In the data below, find the line with "Table 1 Selected" and output it along with every later line, exactly, but not the pictures.

[Data listing Boundary: Start]

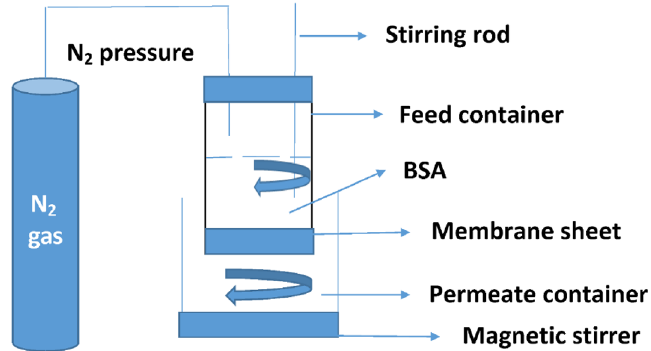
Figure 1. Schematic Figure of dead-end filtration cell for water flux and BSA rejection.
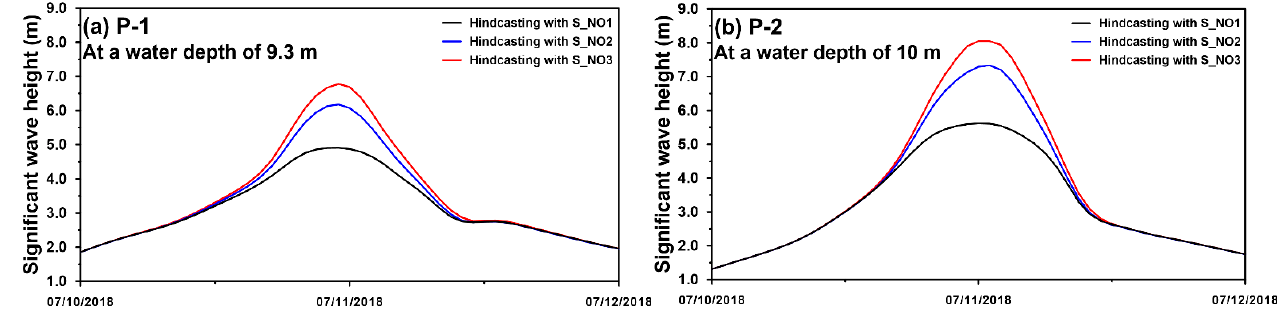
Figure 10. Time series of hindcasted SWHs for ( a ) P1 and ( b ) P2 using the S_NO1, S_NO2 and S_NO3 scenarios during the passage of Super Typhoon Maria in 2018.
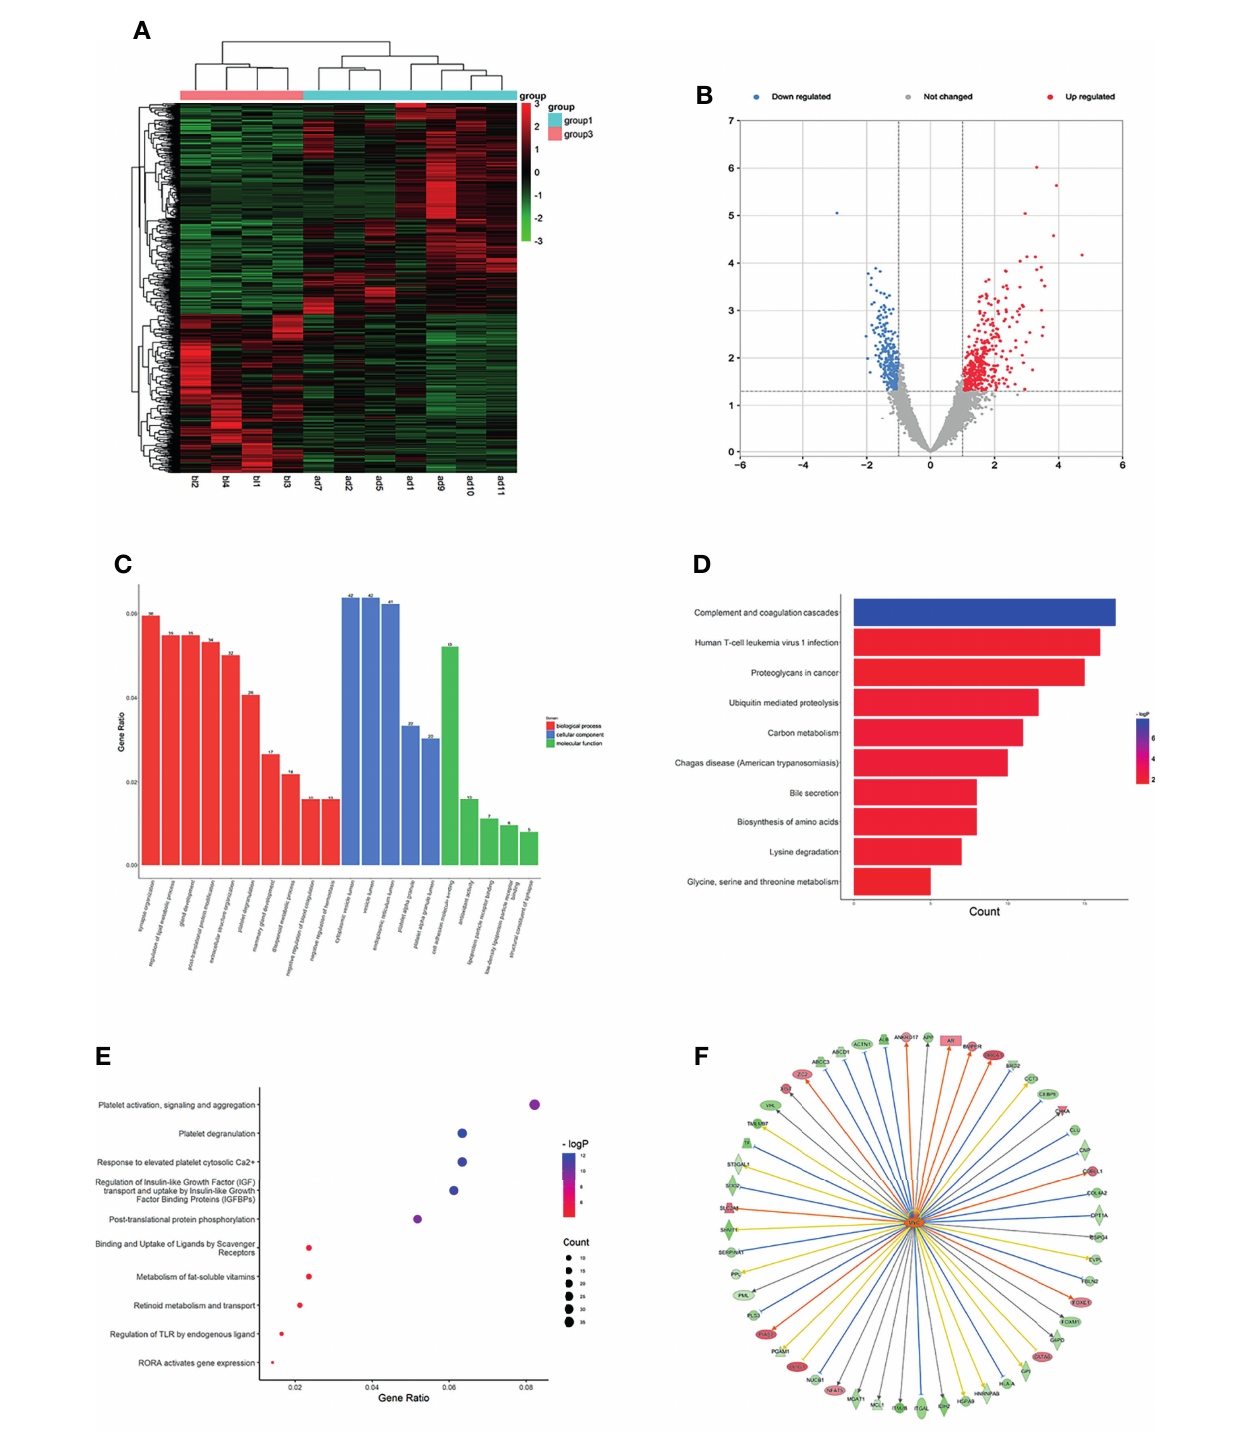
FIGURE 1 | Expression pro fi les of mRNAs in plasma between LUAD patients and LUH negative controls. (A) Heatmap of differentially expressed mRNAs in LUAD patients and controls (group 1, LUAD plasma; group 3, LUH plasma). (B) Volcano plot of differentially expressed mRNAs (read, upregulated genes; green, downregulated genes). (C) Enrichment analysis of GO terms and pathways of the differentially expressed mRNAs, comprising biological process (BP), molecular function (MF), and cellular component (CC). (D) The top 10 KEGG terms for the differentially expressed mRNAs between two groups. (E) Reactome pathway analysis was performed to evaluate the underlying pathway. (F) Ingenuity pathway analysis predicted MYC as a major activation of transcription regulator in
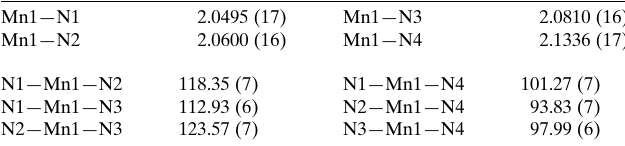
Table 1 Selected geometric parameters (A˚ , (cid:3) ) for compound 1 .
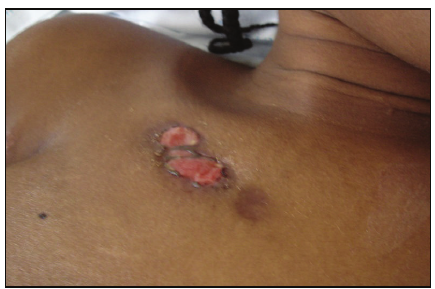
Figure 1: Clinical manifestation of cutaneous tuberculosis involving the right infraclavicular region and showing three lesions, one nodular and the others ulcerated.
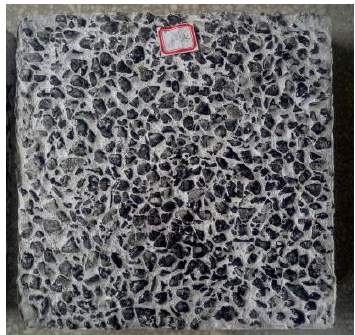
Figure 2. Prepared sample of semi-flexible material.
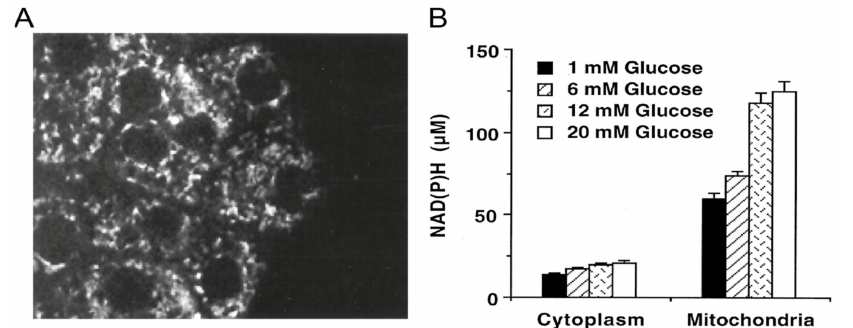
Figure 2. NAD(P)H intensity analysis. ( A ) Two photon microscopy of NAD(P)H autofluorescence of a mouse islet. ( B ) Quantification (in µ M) of NAD(P)H abundance in cytoplasmic and mitochondrial regions for different glucose concentrations. Adapted from Patterson et al. [16] (Copyright (2000) National Academy of Sciences,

[Data listing Boundary: End]

-- Exercise response --
Table 1 Selected geometric parameters (A˚ , (cid:3) ) for compound 1 .
Figure 1: Clinical manifestation of cutaneous tuberculosis involving the right infraclavicular region and showing three lesions, one nodular and the others ulcerated.
Figure 2. Prepared sample of semi-flexible material.
Figure 2. NAD(P)H intensity analysis. ( A ) Two photon microscopy of NAD(P)H autofluorescence of a mouse islet. ( B ) Quantification (in µ M) of NAD(P)H abundance in cytoplasmic and mitochondrial regions for different glucose concentrations. Adapted from Patterson et al. [16] (Copyright (2000) National Academy of Sciences,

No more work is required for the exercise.